▶ Work to be completed: Locate, in the data below, the line that contains "Arreglo sonido blueprints, label: arte -> bug" and the line that contains "Tag author, status: Code review -> Ready"; reproduce exactly those two lines and every line between them, nothing more.

=== Begin Enclosure ===

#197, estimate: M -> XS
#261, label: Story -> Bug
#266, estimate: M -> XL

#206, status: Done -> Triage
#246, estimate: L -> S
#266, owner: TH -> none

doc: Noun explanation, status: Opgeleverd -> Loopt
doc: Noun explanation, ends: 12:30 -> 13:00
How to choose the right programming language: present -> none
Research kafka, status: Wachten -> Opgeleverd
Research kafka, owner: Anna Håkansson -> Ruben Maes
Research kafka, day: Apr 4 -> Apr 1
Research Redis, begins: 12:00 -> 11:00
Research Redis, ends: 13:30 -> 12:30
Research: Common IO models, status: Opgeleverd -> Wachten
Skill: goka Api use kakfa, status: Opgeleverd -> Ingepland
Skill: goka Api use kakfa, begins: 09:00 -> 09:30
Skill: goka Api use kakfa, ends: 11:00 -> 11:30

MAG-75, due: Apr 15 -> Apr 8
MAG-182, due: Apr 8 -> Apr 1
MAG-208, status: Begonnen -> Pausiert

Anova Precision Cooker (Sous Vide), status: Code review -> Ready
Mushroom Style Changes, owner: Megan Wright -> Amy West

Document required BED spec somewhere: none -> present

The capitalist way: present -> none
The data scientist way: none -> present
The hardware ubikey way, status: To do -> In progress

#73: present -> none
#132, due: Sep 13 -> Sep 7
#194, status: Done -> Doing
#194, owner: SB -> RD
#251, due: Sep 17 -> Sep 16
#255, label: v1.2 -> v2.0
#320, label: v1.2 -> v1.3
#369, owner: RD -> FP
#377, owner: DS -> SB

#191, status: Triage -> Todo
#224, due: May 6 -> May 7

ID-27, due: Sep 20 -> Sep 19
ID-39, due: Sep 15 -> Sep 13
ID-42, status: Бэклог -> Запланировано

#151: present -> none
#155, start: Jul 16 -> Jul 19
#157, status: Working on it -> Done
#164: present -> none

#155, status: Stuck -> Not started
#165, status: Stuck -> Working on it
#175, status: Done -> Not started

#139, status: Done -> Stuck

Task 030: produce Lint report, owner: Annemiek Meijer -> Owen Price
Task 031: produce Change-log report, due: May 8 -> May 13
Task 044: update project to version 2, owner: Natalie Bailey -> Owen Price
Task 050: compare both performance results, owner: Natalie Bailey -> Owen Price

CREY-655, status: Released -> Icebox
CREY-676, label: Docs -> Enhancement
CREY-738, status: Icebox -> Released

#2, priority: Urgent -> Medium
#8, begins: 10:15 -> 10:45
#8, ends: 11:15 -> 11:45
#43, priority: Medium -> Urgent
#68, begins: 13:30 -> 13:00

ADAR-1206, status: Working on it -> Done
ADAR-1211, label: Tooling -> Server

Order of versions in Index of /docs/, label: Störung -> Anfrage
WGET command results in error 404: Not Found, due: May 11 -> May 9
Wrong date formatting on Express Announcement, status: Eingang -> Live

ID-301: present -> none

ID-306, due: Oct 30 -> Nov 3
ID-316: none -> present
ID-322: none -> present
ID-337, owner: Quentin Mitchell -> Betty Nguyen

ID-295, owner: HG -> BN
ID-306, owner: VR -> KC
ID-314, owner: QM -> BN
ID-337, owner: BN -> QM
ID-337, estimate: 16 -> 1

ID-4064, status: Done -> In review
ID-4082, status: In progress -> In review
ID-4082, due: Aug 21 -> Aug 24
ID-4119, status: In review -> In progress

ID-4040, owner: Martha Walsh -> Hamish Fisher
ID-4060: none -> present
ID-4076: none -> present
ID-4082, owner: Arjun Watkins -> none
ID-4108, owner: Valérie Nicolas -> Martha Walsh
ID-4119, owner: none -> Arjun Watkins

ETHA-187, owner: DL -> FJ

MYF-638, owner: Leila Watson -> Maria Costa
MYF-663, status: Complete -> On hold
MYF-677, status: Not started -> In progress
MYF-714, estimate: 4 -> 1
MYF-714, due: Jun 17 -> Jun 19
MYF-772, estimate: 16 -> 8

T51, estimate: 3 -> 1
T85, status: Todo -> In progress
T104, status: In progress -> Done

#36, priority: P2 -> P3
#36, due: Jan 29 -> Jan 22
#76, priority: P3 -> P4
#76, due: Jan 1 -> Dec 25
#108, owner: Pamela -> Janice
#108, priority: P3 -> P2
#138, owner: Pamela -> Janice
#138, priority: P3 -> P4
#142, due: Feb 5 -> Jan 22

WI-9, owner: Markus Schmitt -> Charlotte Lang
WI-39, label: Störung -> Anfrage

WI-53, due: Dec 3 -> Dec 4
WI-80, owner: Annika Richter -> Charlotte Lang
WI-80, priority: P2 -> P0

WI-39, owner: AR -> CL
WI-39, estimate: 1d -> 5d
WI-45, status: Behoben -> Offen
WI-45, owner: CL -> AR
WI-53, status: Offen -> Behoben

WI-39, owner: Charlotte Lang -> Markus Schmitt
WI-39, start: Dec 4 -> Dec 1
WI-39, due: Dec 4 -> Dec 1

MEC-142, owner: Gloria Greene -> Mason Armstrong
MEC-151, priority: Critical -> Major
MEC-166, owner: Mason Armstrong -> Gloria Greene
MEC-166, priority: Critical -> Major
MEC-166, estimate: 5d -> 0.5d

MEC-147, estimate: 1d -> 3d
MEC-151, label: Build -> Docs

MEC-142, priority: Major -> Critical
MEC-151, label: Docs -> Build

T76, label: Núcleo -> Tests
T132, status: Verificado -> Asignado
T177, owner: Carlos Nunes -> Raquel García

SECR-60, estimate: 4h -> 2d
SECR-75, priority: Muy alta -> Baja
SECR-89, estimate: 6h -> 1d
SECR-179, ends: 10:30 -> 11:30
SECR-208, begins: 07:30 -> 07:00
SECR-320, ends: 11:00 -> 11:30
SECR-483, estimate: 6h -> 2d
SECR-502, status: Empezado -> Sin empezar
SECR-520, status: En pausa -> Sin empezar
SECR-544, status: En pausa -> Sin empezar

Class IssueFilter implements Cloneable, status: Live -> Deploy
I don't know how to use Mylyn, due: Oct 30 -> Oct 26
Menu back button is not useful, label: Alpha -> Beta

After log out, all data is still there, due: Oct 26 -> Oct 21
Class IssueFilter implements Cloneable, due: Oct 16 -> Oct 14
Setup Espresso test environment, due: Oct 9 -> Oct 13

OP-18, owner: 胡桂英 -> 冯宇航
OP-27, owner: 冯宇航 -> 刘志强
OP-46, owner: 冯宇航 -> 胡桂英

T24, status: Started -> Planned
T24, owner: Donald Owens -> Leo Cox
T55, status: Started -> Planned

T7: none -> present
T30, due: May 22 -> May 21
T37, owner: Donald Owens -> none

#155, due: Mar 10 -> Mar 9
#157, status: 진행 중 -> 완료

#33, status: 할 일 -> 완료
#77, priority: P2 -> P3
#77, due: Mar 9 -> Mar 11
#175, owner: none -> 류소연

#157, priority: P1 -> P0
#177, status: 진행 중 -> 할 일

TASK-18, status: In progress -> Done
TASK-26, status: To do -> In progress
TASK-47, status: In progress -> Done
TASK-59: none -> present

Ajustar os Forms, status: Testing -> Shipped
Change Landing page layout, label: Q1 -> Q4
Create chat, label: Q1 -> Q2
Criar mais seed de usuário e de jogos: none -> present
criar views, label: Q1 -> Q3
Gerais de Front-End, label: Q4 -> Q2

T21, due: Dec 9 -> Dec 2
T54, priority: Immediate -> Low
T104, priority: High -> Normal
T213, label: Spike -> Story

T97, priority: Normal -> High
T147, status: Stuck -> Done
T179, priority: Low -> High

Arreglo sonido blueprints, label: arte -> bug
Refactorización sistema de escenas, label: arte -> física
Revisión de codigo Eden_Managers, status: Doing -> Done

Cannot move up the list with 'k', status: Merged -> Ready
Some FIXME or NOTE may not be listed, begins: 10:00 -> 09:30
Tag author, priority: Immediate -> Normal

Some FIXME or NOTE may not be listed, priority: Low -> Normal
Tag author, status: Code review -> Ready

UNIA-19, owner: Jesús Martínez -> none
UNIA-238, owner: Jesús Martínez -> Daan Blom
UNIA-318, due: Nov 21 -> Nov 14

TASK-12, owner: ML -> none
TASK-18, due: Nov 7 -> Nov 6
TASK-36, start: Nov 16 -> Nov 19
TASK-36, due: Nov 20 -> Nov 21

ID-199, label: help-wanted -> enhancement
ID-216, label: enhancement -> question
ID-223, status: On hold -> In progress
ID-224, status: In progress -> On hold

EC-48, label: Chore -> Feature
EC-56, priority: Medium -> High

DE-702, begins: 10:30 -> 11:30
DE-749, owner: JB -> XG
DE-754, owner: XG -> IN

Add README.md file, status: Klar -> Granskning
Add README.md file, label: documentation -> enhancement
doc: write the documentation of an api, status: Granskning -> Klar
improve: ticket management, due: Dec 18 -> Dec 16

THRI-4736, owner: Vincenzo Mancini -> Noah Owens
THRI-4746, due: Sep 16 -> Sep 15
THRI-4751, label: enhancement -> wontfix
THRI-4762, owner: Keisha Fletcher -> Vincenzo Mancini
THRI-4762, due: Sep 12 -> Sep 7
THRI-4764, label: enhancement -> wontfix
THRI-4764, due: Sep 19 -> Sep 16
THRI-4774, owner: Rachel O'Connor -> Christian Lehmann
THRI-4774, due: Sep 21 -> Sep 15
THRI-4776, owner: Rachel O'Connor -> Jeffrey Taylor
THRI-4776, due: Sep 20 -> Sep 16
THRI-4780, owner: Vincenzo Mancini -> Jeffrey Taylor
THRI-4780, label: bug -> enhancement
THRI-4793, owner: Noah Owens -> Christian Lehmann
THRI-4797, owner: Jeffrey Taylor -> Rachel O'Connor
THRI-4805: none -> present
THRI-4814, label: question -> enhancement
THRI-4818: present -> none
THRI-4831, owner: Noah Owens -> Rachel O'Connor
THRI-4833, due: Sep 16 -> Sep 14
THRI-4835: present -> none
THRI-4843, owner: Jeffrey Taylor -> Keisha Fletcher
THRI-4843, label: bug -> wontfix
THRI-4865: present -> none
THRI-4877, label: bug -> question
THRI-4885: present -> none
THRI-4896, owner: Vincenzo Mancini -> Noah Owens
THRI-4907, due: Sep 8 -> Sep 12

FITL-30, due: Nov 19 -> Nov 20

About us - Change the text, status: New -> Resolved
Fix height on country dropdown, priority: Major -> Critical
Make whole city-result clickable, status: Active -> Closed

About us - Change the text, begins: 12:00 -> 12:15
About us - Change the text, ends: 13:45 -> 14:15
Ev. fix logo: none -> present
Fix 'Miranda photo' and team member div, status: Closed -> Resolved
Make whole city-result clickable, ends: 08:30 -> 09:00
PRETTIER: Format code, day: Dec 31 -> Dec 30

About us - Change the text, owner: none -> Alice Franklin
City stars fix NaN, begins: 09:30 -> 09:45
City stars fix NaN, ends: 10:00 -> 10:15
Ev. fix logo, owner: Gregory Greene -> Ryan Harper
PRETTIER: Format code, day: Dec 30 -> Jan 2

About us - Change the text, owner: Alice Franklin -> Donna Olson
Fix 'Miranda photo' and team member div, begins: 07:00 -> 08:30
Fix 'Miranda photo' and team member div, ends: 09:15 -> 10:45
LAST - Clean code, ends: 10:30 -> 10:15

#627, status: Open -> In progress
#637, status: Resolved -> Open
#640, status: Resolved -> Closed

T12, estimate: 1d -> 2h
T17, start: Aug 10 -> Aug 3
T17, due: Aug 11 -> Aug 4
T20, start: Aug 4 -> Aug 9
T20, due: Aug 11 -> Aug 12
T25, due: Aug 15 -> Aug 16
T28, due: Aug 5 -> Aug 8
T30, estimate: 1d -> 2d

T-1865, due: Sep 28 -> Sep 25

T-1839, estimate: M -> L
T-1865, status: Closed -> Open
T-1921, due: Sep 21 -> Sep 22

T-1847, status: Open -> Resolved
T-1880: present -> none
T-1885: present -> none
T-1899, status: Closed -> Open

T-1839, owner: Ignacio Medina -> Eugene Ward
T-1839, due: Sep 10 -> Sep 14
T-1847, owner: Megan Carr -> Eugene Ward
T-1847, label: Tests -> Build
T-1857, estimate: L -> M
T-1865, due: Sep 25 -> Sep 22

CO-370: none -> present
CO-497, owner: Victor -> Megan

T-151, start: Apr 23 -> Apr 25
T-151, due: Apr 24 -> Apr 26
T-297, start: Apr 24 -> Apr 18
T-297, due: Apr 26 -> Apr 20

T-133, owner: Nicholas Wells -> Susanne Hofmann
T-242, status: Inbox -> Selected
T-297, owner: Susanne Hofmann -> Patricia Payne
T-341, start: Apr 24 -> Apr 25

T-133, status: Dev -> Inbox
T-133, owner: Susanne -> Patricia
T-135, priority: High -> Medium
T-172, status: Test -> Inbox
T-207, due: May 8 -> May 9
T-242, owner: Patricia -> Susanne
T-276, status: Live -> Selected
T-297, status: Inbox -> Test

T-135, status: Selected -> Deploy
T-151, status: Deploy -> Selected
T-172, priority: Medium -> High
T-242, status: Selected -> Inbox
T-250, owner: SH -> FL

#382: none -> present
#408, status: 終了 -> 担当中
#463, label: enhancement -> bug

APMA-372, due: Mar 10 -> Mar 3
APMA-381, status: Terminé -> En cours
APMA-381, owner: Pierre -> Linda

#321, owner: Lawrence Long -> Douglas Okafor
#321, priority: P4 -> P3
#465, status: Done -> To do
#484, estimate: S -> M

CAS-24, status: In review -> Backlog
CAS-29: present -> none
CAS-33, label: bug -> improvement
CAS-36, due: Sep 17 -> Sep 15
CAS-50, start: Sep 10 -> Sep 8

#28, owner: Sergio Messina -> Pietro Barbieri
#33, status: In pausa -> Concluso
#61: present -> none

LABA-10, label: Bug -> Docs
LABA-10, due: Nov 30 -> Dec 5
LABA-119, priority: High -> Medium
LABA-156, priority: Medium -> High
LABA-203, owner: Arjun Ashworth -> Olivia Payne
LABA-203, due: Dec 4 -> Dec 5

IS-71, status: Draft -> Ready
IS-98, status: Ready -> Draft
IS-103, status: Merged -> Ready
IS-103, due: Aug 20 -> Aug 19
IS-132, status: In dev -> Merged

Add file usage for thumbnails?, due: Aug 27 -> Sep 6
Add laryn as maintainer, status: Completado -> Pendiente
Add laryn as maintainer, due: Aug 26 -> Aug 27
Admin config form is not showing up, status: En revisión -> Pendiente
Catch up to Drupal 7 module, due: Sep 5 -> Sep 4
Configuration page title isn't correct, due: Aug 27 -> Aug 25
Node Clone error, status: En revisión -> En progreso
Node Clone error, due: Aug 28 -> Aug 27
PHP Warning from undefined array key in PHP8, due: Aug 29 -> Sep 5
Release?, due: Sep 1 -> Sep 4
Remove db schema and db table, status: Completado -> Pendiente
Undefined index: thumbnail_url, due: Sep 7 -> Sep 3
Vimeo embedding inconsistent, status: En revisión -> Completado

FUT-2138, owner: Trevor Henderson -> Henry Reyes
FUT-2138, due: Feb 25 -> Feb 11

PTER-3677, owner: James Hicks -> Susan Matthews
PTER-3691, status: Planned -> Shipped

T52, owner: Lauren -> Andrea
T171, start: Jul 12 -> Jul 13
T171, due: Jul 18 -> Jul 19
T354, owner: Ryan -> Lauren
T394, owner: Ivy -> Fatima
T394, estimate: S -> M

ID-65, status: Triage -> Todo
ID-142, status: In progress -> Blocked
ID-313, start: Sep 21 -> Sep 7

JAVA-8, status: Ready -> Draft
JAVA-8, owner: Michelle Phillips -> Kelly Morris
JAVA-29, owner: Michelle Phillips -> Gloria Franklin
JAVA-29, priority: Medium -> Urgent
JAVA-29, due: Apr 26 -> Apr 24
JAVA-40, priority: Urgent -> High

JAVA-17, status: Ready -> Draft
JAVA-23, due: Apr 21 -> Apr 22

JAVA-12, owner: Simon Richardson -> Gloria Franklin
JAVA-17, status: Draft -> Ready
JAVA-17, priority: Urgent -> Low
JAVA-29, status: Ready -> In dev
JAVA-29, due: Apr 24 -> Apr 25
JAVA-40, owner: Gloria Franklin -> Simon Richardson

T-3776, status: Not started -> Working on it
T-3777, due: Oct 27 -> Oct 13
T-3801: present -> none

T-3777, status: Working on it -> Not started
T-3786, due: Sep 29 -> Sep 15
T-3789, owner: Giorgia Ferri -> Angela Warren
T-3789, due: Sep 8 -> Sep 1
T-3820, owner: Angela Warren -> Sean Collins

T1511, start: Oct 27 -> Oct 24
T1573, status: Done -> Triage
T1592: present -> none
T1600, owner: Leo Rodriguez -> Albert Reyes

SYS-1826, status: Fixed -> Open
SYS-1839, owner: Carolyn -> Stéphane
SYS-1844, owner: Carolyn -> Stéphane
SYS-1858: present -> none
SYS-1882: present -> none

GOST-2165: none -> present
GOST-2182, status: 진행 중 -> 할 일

=== End Enclosure ===

▶ Response area:
Arreglo sonido blueprints, label: arte -> bug
Refactorización sistema de escenas, label: arte -> física
Revisión de codigo Eden_Managers, status: Doing -> Done

Cannot move up the list with 'k', status: Merged -> Ready
Some FIXME or NOTE may not be listed, begins: 10:00 -> 09:30
Tag author, priority: Immediate -> Normal

Some FIXME or NOTE may not be listed, priority: Low -> Normal
Tag author, status: Code review -> Ready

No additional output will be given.